Il se confond avec Georges Leduc qui, à la Ve conférence de la Région communiste de Paris-Ville (9-10 janvier 1937), rapporta sur l’organisation et précisa que le nombre de cellules était passé de 203 (avril 1934) à 301 (janvier 1935), à 427 (janvier 1936) et à 1 158 (octobre 1936) ce qui représentait 30 494 adhérents. Il fut élu secrétaire régional et réélu à la VIe conférence, le 28 novembre 1937. Son action consista surtout à s’occuper du recrutement des volontaires pour l’Espagne républicaine. Il était également trésorier de l’ARAC.
Sous le régime de Vichy, Raymond Neveu fut interné le 5 novembre 1942 au camp de Bossuet en Oranie. Libéré fin mars 1943, il entra comme ajusteur mécanicien à la fabrique d’allumettes Caussemille à Alger et accéda à des responsabilités tant à la CGT que dans les bureaux du PCA. Il fut promu au bureau de la Région d’Alger du PCA, ainsi que sa compagne Henriette Carlier, quand André Marty réorganisa la direction communiste en mars-septembre 1944. Il devint secrétaire de la Région communiste. Le couple Neveu aurait repris place en France au sein du PCF après 1949.
Or, en 1950, Henriette Carlier fut mise en procès par la commission des cadres pour "avoir donné des cours de français à des Allemands" et fut exclue. Son nom apparut dans l’instruction de l’affaire Marty*, celui-ci étant accusé par Léon Mauvais d’être resté en relation avec elle et de l’avoir aidée financièrement par l’intermédiaire de sa femme et de l’avoir encouragée à faire une requête auprès de l’ambassade soviétique. André Marty la défendit fermement en rappelant son rôle à l’Humanité avant guerre et disant que le PCF l’avait pressentie pour le secrétariat de la Liberté d’Alger. Il lui gardait une grande estime et ne croyait rien des accusations de "collaboration" portées contre elle ; c’est pourquoi il l’avait aidée financièrement sur ses revenus de parlementaire dans un moment de grande détresse et lui avait suggéré d’être attentive aux évolutions de l’Union soviétique et de se manifester le moment venu auprès de l’Ambassade. Il semble qu’elle était alors séparée de Raymond Neveu. Celui-ci se maria en 1961 à Marseille (Bouches-du-Rhône).

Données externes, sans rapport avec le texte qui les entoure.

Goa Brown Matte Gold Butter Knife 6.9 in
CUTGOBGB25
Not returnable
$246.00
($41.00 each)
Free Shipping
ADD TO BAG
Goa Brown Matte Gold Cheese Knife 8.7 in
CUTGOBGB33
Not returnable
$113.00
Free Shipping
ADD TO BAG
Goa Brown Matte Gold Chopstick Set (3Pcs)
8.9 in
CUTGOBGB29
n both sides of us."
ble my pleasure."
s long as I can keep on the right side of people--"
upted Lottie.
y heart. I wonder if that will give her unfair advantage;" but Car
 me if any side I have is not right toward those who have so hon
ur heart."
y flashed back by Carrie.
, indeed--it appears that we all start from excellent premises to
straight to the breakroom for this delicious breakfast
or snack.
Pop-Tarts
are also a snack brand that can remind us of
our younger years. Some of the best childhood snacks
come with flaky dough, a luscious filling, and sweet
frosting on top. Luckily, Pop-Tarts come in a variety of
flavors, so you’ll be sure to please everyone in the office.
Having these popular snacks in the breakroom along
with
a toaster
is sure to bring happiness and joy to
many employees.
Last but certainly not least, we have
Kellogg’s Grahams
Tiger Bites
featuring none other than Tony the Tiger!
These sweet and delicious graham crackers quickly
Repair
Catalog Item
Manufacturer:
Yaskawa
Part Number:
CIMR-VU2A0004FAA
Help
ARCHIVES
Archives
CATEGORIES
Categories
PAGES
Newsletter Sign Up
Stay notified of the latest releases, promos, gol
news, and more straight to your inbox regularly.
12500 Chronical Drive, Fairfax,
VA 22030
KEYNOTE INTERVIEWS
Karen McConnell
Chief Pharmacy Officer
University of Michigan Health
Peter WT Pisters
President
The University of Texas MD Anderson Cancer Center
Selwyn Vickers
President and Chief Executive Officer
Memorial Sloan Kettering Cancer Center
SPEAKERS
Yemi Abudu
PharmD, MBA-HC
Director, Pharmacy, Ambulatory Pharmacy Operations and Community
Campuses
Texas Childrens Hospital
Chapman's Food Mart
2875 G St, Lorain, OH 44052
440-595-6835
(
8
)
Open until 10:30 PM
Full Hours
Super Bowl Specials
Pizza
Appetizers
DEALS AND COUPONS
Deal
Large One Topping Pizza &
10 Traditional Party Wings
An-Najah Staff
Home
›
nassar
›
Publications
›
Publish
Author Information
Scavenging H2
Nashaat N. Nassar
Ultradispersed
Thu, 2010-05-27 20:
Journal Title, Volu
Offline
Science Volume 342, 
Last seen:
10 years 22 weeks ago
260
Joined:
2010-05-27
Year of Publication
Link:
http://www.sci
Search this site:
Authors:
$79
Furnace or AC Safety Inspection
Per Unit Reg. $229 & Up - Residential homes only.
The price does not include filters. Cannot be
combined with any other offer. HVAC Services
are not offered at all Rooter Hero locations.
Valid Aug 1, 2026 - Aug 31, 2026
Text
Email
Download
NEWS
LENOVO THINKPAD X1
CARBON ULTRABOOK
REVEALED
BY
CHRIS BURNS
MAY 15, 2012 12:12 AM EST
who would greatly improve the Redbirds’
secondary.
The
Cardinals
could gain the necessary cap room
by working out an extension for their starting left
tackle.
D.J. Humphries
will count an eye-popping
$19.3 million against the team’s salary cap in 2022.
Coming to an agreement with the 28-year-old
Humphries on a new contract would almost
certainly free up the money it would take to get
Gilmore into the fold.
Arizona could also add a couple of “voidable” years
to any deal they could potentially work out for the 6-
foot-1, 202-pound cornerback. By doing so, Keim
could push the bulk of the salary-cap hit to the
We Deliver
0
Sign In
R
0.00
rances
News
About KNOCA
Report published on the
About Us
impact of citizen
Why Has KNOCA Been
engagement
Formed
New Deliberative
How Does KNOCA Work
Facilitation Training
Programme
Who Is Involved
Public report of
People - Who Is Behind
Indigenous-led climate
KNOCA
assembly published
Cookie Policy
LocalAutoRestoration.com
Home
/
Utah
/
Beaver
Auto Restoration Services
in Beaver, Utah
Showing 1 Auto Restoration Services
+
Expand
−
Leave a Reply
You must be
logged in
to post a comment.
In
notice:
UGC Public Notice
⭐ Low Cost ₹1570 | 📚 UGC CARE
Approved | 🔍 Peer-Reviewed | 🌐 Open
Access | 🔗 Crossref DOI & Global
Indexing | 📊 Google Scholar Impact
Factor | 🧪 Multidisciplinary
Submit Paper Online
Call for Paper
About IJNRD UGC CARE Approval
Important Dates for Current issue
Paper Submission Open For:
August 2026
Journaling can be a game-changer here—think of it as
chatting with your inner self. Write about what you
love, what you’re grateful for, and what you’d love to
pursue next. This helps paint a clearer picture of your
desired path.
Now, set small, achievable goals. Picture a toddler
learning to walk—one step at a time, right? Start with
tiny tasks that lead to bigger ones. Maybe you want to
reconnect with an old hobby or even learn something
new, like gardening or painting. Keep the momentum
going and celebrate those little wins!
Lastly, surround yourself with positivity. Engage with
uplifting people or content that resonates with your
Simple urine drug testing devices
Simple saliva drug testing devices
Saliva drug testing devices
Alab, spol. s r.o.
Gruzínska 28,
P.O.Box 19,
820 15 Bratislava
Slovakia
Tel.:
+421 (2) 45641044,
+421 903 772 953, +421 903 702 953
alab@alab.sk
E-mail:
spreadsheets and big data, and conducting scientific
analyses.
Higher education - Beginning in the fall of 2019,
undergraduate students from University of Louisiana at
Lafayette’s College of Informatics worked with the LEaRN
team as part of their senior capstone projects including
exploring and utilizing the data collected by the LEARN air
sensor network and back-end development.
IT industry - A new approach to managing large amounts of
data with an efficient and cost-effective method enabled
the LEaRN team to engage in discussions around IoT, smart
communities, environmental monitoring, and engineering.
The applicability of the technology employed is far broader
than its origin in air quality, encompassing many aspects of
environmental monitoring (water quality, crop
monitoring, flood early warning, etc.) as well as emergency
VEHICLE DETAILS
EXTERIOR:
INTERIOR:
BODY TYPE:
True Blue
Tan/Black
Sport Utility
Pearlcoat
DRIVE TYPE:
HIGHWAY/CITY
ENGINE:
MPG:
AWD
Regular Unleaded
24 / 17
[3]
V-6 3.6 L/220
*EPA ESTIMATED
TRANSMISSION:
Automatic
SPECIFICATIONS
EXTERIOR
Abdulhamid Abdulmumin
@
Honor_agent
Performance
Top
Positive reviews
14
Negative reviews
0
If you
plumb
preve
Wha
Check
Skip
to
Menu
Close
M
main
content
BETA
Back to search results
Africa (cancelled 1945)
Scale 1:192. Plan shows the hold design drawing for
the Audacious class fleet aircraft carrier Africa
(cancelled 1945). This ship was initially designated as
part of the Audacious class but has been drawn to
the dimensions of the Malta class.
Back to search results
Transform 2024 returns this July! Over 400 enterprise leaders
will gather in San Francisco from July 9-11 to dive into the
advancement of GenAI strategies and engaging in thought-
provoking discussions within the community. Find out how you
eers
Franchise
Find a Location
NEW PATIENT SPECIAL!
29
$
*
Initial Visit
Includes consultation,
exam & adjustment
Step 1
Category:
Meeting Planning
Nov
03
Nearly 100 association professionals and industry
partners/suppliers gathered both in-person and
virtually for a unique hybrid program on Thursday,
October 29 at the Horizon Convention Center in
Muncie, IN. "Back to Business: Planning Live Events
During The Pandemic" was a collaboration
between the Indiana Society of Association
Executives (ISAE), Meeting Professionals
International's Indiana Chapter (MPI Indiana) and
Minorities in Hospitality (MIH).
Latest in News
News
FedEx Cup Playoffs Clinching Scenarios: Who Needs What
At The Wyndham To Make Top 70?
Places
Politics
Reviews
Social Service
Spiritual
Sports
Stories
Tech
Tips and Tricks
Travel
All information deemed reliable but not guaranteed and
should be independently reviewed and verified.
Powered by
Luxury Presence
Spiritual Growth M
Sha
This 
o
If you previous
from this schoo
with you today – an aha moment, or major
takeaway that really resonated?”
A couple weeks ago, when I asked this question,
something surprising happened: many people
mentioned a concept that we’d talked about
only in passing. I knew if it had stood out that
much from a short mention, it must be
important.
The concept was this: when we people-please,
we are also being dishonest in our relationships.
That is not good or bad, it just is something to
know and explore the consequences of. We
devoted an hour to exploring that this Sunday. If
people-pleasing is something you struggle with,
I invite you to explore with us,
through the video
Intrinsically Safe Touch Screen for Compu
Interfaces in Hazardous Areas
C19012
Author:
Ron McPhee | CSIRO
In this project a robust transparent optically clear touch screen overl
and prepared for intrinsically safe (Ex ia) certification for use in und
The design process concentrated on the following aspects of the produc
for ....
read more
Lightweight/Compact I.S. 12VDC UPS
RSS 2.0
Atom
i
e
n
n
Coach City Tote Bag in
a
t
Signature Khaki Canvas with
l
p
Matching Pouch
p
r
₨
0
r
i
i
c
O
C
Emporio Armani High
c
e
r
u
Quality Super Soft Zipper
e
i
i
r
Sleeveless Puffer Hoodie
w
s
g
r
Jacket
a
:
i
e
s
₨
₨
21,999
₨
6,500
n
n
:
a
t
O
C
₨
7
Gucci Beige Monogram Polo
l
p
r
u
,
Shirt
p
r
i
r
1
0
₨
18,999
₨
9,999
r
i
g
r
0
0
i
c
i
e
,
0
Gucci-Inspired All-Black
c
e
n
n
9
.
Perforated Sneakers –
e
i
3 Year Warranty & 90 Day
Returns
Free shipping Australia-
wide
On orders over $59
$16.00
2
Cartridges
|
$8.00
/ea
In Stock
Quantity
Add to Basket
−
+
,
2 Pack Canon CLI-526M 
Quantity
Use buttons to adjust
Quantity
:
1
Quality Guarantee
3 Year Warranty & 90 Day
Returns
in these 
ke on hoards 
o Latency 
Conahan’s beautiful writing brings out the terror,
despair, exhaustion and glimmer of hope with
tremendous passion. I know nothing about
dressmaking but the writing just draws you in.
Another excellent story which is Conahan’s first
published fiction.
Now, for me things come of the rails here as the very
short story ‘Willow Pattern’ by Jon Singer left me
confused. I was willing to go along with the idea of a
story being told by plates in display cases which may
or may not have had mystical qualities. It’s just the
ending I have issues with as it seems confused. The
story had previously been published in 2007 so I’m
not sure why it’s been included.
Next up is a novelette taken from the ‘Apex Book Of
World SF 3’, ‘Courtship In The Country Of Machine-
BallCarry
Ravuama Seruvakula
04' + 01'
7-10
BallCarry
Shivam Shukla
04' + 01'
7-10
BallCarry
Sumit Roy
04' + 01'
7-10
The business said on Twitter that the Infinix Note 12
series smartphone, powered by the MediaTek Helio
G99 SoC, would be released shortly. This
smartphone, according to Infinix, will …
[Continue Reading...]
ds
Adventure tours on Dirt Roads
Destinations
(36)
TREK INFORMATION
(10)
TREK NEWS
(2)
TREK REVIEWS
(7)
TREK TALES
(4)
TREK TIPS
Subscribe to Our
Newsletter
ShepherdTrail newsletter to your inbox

On ne sait rien de la vie de Neveu entre 1950 et sa mort en 1993. Nous pouvons juste supposer que les ennuis de sa compagne avaient contribué à son éloignement des responsabilités.
Par René Lemarquis, Claude Pennetier
SOURCES : Arch. Nat. F7/13 119. — Arch. PPo 89. — RGASPI 495.270.674 (autobiographies des 9 juin 1930 et 4 janvier 1932).— Arch. Dép. Seine-Saint-Denis, arch. du PCF. — L’Humanité, 6 mai 1935. — Comptes rendus des Ve et VIe conférences de la Région Paris-Ville, janvier et novembre 1937. — J. Delperrie de Bayac, Les Brigades internationales, op. cit., p. 79. — Dépouillement de la presse communiste d’Algérie par Abderrahim Taleb-Bendiab. — E. Sivan, Communisme et nationalisme en Algérie. 1920-1962, FNSP, Paris, 1976. — État civil.